The number of differentially expressed genes for each user and array format is shown in the left of Figure 4. On the right are the numbers reported for the different test sites and platforms in the MAQC study. The values plotted are provided in supplemental table S7 from the main MAQC paper. The data on the right highlighted in blue represent the values for the Agilent platform in the MAQC study. Figure 5 illustrates the gene list agreement between the four pack and 44K formats and among the users. The numbers shown are the percentage of genes detected by the user and format shown in the row which is also detected by the user and format shown in the column. In all cases, >95% of genes detected by any format and user were also detected by each user with the four pack format.
Comparison To TaqMan(R)
Relative accuracy of microarray platforms can be assessed by comparison to gene expression measurements collected by alternative platforms. Figure 6 presents scatter plots of the four pack and 44K log2(B/A) ratio data with the TaqMan(R) data presented in the MAQC study. Shown are data where at least three replicates were detected in both samples by both the microarray and TaqMan(R). The number of data points included for each user as well as the correlation and slope of the individual orthogonal fits are shown in the inset. Dotted lines represent the 45 degree line, while solid lines represent the orthogonal fit of all the data. Figure 7 presents the average slopes (solid bars) and correlations (hatched bars) for these data (left) as well as the data presented in the MAQC study (right, values from supplemental tables S12 and S13). The data on the right highlighted in blue represent the values for the Agilent platform in the MAQC study.
Reproducibility
Reproducibility is represented as the coefficient of variation within or among users for normalized expression signals from those probes that were generally detected. Figure 8 shows the distributions of the within user CV as box and whisker plots for each sample, user and format. Shown in green are the numbers of genes detected in at least three replicates for each sample per user; these genes were used to calculate the CVs. Figure 9 shows the median CVs both within user (blue), and across user (red). Shown in green are the number of genes detected in at least three replicates for all three users; these genes were used to calculate the CVs.

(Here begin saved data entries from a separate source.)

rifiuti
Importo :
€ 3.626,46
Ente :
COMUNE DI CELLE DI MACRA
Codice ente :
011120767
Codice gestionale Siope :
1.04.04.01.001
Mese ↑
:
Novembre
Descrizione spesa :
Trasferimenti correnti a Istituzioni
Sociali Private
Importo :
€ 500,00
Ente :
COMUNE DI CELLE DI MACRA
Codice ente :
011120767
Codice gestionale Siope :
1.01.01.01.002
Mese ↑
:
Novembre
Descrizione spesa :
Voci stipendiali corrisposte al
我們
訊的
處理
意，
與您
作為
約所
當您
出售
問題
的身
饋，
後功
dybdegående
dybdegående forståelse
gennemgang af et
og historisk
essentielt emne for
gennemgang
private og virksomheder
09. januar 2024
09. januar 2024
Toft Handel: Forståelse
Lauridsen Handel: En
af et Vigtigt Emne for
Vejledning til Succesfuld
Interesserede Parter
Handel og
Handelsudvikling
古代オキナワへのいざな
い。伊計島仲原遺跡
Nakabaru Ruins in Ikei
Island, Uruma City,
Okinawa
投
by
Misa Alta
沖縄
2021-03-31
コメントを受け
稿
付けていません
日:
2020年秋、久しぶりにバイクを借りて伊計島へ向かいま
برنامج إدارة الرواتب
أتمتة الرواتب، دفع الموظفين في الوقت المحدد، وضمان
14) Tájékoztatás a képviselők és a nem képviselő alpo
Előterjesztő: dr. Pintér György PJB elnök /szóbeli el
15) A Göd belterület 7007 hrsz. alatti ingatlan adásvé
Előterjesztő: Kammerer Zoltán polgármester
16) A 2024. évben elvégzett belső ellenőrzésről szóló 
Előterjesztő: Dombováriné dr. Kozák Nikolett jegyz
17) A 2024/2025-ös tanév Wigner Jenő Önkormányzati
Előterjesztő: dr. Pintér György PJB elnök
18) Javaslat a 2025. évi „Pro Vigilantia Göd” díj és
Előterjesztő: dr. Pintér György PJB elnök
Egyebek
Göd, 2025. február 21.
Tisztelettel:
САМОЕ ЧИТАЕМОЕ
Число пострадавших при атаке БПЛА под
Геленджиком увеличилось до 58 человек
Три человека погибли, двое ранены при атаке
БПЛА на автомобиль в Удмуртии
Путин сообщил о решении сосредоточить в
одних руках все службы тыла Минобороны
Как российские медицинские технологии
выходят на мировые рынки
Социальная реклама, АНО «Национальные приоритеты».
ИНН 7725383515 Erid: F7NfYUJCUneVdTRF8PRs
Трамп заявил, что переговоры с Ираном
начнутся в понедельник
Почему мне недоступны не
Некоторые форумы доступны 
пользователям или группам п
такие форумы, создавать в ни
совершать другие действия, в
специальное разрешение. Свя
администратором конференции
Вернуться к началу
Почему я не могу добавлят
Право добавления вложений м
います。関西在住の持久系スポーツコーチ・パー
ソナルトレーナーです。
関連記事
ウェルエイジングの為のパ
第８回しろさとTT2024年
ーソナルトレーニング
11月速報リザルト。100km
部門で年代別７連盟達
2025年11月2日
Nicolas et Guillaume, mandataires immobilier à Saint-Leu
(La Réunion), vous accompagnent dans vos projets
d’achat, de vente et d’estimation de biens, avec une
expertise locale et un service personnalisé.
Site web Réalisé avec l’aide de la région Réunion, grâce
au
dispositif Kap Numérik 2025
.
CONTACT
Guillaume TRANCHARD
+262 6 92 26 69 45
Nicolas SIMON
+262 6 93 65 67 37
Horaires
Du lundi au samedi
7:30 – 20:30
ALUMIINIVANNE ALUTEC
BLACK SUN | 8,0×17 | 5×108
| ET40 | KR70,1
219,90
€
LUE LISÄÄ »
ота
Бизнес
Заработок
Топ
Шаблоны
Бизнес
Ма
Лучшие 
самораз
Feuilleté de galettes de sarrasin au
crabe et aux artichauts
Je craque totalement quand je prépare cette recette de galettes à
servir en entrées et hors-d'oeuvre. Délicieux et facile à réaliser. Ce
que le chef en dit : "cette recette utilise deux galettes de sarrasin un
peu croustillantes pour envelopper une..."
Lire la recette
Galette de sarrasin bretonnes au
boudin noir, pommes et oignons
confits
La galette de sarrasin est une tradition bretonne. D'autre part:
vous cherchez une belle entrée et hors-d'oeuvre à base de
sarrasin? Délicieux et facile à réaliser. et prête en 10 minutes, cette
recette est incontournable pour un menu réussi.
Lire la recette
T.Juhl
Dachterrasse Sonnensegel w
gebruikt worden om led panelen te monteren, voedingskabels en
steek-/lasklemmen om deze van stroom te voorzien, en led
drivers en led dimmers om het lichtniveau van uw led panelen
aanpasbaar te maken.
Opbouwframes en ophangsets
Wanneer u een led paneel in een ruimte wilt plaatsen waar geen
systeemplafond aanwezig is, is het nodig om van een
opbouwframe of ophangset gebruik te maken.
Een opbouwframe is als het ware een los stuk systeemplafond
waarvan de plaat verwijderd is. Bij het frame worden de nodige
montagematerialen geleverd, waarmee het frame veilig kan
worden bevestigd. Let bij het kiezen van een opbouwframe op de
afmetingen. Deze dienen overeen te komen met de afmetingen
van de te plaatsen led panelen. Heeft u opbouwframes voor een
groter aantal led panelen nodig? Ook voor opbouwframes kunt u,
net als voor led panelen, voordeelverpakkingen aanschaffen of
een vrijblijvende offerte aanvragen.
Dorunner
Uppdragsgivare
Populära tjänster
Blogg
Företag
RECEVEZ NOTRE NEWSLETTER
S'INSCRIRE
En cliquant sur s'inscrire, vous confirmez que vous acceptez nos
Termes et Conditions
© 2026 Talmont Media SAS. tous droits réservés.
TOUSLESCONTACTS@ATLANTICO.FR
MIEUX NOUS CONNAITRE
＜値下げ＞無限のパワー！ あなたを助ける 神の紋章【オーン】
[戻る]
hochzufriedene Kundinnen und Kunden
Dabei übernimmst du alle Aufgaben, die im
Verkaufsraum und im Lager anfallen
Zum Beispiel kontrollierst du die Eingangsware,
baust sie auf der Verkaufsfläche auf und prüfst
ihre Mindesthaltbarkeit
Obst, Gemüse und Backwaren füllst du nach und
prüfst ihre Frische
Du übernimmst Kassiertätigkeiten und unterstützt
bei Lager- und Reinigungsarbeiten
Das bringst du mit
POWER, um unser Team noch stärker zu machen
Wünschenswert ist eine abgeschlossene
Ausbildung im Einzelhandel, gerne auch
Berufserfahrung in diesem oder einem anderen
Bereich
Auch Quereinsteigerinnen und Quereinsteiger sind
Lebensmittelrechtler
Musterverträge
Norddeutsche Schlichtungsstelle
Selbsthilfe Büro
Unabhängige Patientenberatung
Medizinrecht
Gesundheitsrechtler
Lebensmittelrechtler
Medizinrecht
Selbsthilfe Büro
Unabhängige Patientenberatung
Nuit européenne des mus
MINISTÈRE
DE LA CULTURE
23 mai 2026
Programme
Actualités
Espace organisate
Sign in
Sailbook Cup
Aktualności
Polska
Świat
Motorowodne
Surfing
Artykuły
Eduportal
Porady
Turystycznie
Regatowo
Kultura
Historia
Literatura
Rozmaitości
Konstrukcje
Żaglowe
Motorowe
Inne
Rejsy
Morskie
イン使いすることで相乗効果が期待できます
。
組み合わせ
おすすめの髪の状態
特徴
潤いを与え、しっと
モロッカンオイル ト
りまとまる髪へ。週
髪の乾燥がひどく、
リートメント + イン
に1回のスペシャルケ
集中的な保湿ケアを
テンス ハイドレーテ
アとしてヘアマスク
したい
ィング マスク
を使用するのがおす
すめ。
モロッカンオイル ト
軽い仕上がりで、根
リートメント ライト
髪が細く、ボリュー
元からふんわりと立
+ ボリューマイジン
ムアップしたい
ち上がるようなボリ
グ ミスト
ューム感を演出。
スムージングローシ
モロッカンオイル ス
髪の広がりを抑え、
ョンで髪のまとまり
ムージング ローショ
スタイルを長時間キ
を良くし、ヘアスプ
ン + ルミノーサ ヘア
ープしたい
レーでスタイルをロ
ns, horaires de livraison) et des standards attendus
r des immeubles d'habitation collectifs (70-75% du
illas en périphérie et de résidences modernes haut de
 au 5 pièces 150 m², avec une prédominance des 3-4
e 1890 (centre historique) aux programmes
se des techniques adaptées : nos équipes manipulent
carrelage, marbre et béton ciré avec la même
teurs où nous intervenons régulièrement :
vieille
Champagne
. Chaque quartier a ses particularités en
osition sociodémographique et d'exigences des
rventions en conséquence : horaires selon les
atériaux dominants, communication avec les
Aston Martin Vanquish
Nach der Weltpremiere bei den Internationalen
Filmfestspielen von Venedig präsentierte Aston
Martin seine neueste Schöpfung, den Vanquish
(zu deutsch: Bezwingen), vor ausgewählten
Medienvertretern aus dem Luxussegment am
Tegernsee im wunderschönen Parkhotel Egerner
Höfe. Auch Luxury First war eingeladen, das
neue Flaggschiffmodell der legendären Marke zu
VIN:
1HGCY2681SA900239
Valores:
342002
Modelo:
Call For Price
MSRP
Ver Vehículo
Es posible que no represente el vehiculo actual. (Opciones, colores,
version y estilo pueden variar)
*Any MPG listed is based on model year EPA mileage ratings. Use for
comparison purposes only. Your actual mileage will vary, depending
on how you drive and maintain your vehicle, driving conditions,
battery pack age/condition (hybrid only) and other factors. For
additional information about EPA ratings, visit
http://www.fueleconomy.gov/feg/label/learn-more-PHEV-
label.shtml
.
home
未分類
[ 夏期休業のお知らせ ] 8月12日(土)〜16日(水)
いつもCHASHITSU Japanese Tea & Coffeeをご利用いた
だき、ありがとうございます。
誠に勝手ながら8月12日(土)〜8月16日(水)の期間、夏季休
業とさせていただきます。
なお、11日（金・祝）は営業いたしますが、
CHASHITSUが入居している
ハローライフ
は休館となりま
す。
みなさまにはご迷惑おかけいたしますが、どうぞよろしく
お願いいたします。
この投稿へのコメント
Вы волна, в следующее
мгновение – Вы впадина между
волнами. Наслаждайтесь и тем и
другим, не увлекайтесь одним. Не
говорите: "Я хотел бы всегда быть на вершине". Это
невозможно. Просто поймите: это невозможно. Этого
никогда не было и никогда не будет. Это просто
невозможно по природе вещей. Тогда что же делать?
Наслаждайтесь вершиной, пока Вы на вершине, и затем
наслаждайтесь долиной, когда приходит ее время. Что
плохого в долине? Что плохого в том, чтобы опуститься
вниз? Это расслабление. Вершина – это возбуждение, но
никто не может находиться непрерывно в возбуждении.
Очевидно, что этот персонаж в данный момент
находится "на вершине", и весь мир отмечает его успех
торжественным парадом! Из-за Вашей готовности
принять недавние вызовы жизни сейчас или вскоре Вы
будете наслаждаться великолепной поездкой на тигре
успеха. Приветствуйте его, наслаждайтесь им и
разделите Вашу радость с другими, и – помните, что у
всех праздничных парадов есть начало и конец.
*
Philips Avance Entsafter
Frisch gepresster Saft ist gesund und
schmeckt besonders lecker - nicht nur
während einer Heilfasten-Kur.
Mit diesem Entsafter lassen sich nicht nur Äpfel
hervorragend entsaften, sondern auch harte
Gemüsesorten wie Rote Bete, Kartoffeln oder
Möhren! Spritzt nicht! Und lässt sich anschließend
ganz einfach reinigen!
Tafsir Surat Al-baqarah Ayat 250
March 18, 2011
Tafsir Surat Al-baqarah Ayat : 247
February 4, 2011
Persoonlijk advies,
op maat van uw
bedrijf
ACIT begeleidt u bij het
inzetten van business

Both formats demonstrate good reproducibility with median within user CVs lower than 10%. The four pack microarrays show generally improved reproducibility as compared to the 44K microarrays, due in part to the increased concentration of hybridization.
Conclusions
The MAQC samples have been used to evaluate performance of a new generation microarray technology, the Agilent four pack microarray and compared performance to that of the previous generation.